With Peter, Benjamin experienced being a father for the first time. Before, his job had kept him away from home for long stretches.
“I was a ship captain when my wife started having children and I did not experience seeing my children born, sit up, make the first step, speak their first words. I hardly (saw) them grow up,” he said.
Peter’s coming into their life became “a chance for me to experience what I missed — caring for my own biological children — because of my occupation.”
“It’s a very nice experience because I started to learn how to carry a baby. From that time on, it was like recapturing all over again the lost time, the lost experience of rearing my own children. That is how my wife and I started to get so attached to him,” Benjamin said.

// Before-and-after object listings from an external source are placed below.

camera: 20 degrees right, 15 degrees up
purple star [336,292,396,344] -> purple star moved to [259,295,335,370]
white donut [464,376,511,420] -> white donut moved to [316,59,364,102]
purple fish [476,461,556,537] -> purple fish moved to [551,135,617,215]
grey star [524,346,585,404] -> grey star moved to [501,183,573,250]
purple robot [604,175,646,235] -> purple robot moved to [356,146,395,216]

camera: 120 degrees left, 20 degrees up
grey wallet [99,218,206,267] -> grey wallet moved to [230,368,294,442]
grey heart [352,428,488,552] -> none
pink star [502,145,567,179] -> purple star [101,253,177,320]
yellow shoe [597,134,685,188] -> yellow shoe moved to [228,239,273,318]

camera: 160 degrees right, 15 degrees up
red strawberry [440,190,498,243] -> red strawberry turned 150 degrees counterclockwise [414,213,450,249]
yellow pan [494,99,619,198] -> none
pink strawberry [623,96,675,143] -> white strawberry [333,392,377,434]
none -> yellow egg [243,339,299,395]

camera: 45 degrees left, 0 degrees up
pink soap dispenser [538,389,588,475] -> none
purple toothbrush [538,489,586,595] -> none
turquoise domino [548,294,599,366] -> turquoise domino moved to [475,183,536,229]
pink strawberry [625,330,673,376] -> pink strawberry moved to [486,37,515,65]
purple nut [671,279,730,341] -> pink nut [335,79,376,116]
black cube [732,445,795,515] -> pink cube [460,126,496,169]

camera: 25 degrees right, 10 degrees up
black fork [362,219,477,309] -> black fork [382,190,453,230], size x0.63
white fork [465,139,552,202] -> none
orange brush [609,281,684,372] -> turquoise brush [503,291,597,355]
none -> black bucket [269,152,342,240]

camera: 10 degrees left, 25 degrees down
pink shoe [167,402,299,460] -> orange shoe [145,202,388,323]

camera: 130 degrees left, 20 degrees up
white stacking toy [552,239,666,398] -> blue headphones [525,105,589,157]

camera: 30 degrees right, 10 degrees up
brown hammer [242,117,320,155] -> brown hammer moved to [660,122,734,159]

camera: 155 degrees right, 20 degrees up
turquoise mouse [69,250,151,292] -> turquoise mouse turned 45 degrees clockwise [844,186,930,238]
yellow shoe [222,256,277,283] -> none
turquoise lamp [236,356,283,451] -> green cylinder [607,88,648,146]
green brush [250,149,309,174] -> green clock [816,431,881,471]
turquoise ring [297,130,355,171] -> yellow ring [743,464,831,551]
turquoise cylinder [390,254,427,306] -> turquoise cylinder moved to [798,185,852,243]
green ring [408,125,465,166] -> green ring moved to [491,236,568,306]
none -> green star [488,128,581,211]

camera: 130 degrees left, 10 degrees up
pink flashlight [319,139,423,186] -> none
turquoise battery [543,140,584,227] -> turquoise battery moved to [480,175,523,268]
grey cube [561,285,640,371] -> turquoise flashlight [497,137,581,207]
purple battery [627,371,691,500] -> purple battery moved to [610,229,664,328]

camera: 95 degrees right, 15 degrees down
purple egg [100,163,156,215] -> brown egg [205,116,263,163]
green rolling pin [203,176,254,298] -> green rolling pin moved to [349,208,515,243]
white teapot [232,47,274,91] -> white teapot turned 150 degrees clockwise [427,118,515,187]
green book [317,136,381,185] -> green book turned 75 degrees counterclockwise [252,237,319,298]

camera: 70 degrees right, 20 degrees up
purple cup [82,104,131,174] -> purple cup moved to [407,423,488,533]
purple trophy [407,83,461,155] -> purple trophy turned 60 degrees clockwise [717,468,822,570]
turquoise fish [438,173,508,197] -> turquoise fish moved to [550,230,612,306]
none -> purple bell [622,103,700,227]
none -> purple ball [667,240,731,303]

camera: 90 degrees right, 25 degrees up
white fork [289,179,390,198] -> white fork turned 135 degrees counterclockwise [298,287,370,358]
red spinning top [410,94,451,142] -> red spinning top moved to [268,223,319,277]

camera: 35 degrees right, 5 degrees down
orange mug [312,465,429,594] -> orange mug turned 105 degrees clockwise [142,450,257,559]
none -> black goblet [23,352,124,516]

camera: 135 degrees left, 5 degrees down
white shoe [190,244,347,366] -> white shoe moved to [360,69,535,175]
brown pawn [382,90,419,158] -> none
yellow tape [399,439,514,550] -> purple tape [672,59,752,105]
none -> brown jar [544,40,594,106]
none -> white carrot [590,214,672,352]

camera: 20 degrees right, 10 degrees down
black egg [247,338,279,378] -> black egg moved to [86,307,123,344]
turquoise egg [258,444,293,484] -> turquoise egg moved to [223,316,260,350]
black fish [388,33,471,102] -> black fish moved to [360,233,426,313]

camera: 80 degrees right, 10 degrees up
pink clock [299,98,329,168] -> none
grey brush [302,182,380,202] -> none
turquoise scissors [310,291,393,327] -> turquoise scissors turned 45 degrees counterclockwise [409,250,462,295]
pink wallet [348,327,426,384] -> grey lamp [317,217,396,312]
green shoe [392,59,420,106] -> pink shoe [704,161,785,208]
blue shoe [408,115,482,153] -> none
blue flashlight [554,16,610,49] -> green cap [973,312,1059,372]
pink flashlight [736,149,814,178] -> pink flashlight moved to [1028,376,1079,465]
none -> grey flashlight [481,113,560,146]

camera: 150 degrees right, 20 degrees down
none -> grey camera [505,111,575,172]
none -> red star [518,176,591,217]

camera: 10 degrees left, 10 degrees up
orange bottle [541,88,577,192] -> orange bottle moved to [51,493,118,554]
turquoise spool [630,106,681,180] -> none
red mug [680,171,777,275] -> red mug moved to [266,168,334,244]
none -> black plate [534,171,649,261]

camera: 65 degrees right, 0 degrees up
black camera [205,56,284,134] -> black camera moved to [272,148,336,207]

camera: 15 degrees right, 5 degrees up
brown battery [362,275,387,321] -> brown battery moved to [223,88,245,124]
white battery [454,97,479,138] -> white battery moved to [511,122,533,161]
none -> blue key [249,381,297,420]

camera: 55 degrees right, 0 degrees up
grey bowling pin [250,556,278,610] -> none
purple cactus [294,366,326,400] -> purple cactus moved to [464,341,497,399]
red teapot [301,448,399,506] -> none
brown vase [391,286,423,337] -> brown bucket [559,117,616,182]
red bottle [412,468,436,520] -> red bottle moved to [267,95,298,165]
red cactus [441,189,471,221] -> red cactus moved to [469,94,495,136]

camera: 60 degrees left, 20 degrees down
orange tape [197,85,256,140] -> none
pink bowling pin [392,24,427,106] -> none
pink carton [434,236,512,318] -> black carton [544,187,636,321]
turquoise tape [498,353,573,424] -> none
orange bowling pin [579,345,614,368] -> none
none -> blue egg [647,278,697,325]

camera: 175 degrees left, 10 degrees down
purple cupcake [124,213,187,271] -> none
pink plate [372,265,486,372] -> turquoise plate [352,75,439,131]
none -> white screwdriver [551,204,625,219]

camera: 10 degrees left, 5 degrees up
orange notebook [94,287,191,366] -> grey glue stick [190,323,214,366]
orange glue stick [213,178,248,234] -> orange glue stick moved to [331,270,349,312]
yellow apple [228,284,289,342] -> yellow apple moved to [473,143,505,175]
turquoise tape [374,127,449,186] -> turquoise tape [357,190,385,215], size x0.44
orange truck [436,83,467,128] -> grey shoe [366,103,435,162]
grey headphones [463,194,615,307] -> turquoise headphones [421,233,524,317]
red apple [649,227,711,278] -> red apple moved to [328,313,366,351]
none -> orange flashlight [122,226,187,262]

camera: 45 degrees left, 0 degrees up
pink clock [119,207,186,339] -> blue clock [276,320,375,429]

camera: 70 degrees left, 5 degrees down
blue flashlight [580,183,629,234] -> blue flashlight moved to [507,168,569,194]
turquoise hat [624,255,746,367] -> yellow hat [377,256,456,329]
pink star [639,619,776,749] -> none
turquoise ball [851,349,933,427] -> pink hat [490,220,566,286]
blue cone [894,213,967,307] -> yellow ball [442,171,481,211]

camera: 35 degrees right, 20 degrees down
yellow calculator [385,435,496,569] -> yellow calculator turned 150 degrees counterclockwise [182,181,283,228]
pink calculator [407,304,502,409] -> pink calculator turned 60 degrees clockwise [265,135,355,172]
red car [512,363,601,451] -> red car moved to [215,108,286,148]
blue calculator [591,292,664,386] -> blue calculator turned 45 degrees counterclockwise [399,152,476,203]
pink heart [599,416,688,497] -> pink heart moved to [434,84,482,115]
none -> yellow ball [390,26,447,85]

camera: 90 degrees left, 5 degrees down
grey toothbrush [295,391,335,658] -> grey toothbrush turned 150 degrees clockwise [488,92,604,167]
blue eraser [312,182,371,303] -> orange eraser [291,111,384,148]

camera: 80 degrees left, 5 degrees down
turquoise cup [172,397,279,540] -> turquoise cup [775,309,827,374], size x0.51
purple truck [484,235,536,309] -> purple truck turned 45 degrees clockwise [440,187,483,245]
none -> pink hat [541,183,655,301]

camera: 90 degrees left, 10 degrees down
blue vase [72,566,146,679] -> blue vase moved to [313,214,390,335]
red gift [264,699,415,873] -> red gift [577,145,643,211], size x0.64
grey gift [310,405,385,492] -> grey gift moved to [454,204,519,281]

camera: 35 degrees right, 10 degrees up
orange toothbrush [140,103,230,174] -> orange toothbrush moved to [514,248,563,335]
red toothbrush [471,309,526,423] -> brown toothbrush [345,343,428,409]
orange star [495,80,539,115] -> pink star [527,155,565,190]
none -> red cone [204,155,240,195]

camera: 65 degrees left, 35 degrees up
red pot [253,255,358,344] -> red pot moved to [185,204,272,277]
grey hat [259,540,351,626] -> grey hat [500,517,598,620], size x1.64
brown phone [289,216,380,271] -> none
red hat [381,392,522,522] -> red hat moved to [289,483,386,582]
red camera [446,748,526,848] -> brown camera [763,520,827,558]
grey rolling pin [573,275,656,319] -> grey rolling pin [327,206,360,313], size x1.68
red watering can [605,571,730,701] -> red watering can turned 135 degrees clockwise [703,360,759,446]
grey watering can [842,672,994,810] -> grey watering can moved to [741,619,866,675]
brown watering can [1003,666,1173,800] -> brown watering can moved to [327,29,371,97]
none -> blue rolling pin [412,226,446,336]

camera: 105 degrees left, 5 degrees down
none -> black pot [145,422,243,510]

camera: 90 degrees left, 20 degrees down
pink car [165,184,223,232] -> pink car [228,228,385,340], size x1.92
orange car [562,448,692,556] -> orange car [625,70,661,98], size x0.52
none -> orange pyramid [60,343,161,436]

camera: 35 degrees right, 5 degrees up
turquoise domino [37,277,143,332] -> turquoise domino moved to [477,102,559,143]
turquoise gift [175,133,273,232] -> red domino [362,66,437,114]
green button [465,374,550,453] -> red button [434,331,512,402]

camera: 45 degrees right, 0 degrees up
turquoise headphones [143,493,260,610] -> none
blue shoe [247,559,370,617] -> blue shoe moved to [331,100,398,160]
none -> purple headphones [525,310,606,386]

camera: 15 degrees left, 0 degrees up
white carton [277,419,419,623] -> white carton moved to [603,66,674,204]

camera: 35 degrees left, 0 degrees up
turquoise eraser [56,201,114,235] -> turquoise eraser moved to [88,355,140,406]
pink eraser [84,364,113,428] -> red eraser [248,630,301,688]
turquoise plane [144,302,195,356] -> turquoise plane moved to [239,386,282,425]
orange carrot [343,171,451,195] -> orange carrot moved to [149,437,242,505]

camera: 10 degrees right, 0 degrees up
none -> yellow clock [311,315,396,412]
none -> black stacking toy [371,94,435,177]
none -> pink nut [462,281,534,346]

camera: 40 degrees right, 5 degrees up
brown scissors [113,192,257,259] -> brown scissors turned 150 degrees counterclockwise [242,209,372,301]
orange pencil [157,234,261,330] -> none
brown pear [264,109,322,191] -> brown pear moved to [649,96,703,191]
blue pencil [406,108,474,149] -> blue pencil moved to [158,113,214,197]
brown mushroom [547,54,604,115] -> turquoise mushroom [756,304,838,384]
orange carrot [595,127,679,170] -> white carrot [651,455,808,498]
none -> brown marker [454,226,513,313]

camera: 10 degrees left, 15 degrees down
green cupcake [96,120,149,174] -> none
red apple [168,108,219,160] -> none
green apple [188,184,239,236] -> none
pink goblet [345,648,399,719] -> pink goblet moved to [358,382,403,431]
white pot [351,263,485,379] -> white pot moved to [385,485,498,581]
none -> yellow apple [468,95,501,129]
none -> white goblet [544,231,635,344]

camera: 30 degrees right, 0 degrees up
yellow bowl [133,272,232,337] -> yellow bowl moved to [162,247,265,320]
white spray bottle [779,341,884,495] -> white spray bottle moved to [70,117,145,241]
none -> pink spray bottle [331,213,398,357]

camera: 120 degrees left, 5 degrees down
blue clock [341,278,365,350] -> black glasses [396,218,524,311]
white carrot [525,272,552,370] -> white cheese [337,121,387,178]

The couple decided to give their name to Peter through legal adoption. But when they told their children about their desire to legally adopt Peter, almost all of them refused to give their consent, as required by the court. They were worried that due to their advanced age, their parents would not be able to raise another child.
“I was hurt because I thought my children wanted to make me happy and this boy was the source of my happiness,” Benjamin said.
Librada said their children opposed the idea “because they thought we were already too old to be worrying if Peter gets sick,” and about other problems associated with parenting.
“They wanted us to just enjoy each other… There was even a time they gave us a European tour for more than a month. They did not want us to worry about anything anymore,” she said.
The couple resorted to filing a simulated birth certificate in their desperation to “show the world” that Peter was their son. But in 2003, they again sought approval from their children, who readily agreed this time.
“That was a gift from God. I really prayed hard for it. I think they realized that’s the reason why mom and dad are living longer, happy and very proud. Each time it’s grading period in school, we always go up the stage to receive Peter’s awards,” Librada said.
She said that Peter, now in the second grade, always tops his class in mathematics, reading and English and is even a “high blue belter” in taekwondo.
“He is now at the top 10 of his class. He talks like an adult. This boy is very intelligent but sometimes so makulit (naughty). But we see to it that he will not be spoiled. We want him to be a God-fearing and a law-abiding citizen,” Librada said.
According to Benjamin, they told Peter about his status as an adopted child on Valentine’s Day last year, upon the prodding of their children.
“We were lying in bed when we told him the truth. He was listening intensely. After that, we asked him how he felt. He said he was okay,” Benjamin said.
Peter quipped: “I already knew. The maids told me but I did not believe… I am still happy. They take good care of me and I have a fun time living here.”
But the boy, Benjamin said, fell silent during their talk and suddenly asked them: “What if they (the Matas’ biological children) abandon me?”
The couple did not have an easy answer so they immediately called a “family counsel meeting.”
“During the meeting, our biological children professed their love for Peter and they promised to take care of him when we are gone. We all cried. That was one of the happiest moments in our life,” Benjamin said.